What is expected =>
Show all lines from the data that include the word "تركيب".
BEGIN
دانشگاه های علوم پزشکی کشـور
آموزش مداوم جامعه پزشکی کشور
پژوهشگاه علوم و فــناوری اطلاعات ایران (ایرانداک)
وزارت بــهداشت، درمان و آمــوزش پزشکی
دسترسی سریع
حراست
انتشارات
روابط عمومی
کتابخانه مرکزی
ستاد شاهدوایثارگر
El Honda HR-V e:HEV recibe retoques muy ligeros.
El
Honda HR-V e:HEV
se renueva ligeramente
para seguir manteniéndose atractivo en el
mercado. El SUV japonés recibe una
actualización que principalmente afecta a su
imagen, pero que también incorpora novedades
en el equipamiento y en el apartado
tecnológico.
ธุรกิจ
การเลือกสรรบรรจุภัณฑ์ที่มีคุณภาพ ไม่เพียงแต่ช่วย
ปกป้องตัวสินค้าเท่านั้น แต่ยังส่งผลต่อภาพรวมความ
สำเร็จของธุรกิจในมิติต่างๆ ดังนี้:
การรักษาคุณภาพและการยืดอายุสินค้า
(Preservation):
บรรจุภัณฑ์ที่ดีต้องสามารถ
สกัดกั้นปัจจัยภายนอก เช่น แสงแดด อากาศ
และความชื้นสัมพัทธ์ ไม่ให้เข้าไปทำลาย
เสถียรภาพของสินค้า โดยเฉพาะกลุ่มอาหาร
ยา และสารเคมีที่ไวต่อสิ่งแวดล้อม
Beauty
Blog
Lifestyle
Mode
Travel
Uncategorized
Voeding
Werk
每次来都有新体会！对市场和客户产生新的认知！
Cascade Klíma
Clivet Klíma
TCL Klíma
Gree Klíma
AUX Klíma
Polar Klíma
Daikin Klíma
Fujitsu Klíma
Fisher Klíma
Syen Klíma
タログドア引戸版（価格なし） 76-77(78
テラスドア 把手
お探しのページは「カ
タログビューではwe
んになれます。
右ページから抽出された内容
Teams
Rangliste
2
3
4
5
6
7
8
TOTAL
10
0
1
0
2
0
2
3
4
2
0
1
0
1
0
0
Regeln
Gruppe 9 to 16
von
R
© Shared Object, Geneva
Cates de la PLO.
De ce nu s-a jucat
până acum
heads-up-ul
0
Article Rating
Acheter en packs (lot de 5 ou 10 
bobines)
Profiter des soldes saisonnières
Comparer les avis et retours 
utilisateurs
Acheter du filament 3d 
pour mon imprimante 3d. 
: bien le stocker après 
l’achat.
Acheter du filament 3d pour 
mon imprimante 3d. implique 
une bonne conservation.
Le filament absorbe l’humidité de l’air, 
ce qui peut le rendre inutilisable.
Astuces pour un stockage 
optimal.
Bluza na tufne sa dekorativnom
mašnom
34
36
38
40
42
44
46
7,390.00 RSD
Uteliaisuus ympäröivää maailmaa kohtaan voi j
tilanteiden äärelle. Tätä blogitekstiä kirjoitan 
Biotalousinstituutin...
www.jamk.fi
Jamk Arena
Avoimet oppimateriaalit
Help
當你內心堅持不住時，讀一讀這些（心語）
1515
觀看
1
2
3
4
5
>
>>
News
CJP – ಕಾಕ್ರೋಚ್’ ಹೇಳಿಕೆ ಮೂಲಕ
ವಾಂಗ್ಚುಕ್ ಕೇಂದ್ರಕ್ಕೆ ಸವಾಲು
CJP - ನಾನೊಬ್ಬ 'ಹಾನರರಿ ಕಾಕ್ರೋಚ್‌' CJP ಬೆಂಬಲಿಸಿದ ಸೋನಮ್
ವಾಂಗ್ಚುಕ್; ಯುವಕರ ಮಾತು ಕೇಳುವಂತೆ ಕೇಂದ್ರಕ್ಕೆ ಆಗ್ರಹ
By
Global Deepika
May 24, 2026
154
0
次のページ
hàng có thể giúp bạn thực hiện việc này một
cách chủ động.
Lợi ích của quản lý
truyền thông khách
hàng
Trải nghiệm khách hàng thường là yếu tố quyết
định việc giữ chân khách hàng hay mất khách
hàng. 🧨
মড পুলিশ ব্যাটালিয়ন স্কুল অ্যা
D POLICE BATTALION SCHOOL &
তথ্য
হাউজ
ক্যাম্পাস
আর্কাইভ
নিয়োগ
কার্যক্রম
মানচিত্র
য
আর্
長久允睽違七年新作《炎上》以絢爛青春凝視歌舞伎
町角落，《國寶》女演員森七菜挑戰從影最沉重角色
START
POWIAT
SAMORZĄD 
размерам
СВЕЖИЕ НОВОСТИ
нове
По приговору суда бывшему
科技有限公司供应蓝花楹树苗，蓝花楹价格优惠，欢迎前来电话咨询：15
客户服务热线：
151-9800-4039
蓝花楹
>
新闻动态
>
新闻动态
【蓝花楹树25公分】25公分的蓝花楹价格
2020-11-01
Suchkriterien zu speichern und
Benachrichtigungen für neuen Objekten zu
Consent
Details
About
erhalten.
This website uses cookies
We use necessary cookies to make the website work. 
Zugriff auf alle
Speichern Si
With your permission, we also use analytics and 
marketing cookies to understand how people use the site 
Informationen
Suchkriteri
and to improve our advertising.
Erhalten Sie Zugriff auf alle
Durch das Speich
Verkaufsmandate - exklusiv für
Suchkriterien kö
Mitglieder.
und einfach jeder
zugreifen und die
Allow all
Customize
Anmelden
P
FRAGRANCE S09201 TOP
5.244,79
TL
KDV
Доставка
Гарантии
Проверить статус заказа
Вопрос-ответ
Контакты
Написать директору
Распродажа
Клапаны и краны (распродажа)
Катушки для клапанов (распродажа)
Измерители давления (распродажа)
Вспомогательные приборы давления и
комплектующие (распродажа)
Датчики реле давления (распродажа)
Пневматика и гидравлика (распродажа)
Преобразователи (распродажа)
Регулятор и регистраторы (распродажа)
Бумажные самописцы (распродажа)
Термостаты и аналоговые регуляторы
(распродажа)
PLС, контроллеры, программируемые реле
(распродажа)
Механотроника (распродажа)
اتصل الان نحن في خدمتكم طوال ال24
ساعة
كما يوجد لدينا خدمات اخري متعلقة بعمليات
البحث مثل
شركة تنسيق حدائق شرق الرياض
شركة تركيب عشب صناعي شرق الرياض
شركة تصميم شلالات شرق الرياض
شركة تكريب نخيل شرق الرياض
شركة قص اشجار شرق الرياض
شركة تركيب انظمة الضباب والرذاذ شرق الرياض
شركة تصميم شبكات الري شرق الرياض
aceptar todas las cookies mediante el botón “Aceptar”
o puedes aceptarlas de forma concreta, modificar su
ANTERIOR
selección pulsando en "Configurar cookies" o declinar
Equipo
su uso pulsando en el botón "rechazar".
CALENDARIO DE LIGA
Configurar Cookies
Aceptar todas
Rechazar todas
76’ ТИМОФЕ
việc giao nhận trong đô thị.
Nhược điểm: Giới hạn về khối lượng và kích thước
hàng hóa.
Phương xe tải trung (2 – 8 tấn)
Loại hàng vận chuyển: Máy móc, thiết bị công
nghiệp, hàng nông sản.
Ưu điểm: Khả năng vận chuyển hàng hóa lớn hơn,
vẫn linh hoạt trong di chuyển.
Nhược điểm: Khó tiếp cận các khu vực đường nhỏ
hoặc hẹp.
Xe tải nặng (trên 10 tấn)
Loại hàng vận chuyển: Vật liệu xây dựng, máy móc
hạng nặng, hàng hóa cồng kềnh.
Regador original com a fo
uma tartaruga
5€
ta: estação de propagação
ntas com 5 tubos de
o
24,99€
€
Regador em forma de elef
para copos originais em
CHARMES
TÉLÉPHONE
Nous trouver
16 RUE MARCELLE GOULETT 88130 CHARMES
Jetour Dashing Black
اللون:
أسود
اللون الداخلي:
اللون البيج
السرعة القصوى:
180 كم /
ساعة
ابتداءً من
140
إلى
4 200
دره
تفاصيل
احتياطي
END
Exercise output =>
شركة تركيب عشب صناعي شرق الرياض
شركة تركيب انظمة الضباب والرذاذ شرق الرياض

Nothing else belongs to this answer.